No filme José e Pilar, o diretor Miguel Gonçalves Mendes
apresentou ao público um Saramago desconhecido. Acompanhando seu dia a
dia, revelou a intimidade de um dos mais fascinantes escritores da
língua portuguesa. Neste José e Pilar - Conversas inéditas, Miguel reuniu
entrevistas realizadas durante o período em que conviveu com o autor e
sua esposa, a jornalista espanhola Pilar del Río. São depoimentos
sinceros e comoventes sobre trabalho, arte, morte e, é claro, o amor de
um pelo outro. Quem dá a chave para as entrevistas é a própria Pilar. “Acho que poucos
escritores, e isso quem o leu com atenção e o conhece perceberá, são tão
eles em sua obra.
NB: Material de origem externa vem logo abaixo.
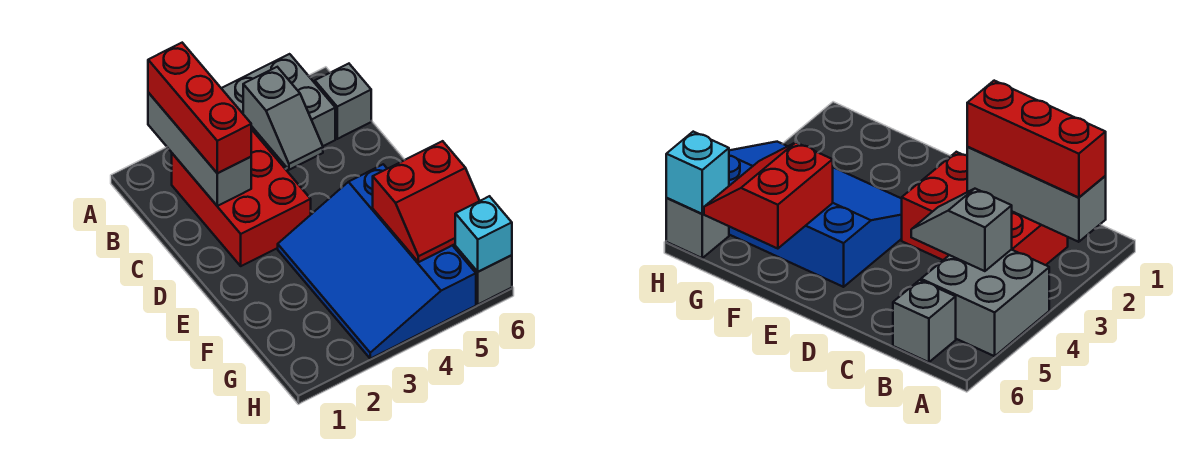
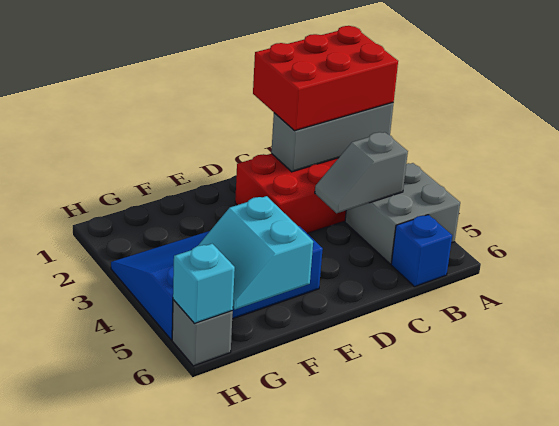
red brick A2:C2 level 3 -> red brick A1:C2 level 3
grey brick B6 level 1 -> blue brick B6 level 1
red slope F5:G6 level 2 top F -> cyan slope F5:G6 level 2 top F

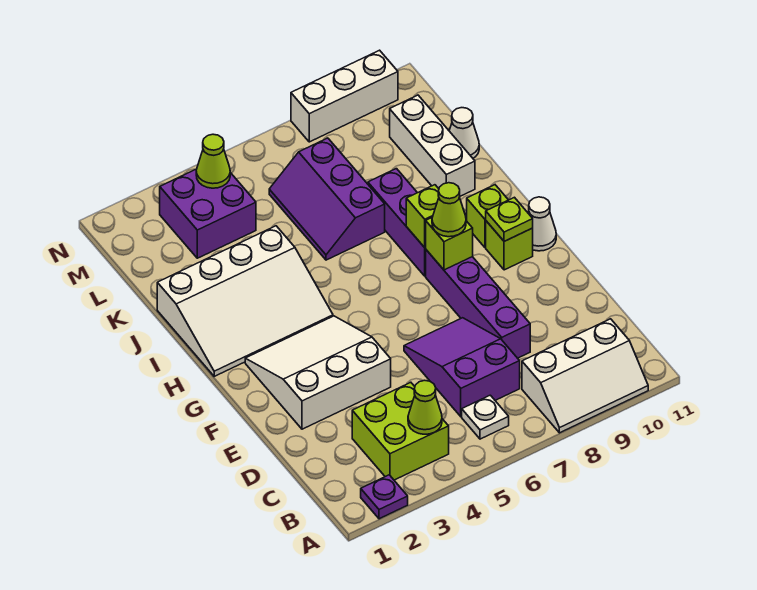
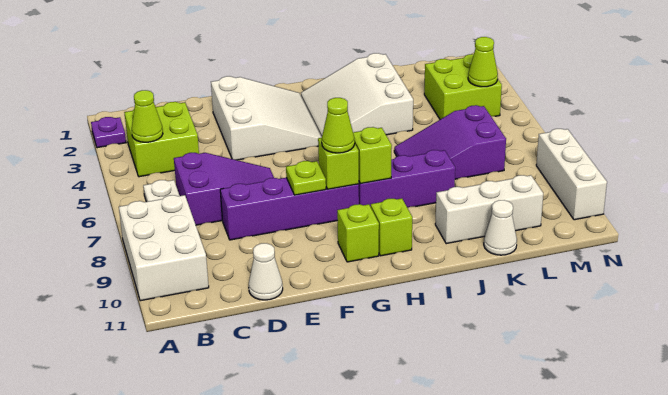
white slope A8:B10 level 1 top B -> white brick A8:B10 level 1
lime plate G10 level 2 -> lime plate F8 level 2
white cone G11 level 1 -> white cone D11 level 1
white slope H1:J4 level 1 top J -> white slope H2:J4 level 1 top J
purple slope J6:L7 level 1 top 7 -> purple slope J6:L7 level 1 top L
purple brick L3:M4 level 1 -> lime brick L3:M4 level 1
Há poucas diferenças entre o autor do livro, a voz do
narrador e o que expressa o livro.” Assim, estão presentes nas
conversas o humor desconcertante de Saramago, o conhecido ritmo de suas
frases e, sobretudo, o mesmo universo que a ele interessou durante toda a
carreira. Essa visão de mundo particular, tão impressa em sua obra, aparece aqui
em momentos inesperados: quando o autor fala de um sonho que teve na
infância ou repara na paisagem durante um passeio de carro. Ou ainda
quando interrompe um depoimento de Pilar para observá-la sendo
entrevistada. Mas, se realmente não há distância entre o Saramago escritor e o José
deste livro, isso fica ainda mais claro quando ele se volta à política e
à religião, temas que sempre o acompanharam. Com um olhar crítico e
ferino, revê episódios polêmicos de sua trajetória e defende uma vida
livre “dessa superstição paralisante” que seria a crença em Deus. Embora implacável em suas posições, o que se destaca nas conversas é o
olhar compassivo com o mundo, a crença genuína na liberdade. O homem que
queria morrer “lúcido e de olhos abertos” surge aqui, enfim, como
alguém que seguiu o conselho que ele mesmo costumava dar a jovens
escritores: “Não tenhas pressa e não percas tempo”.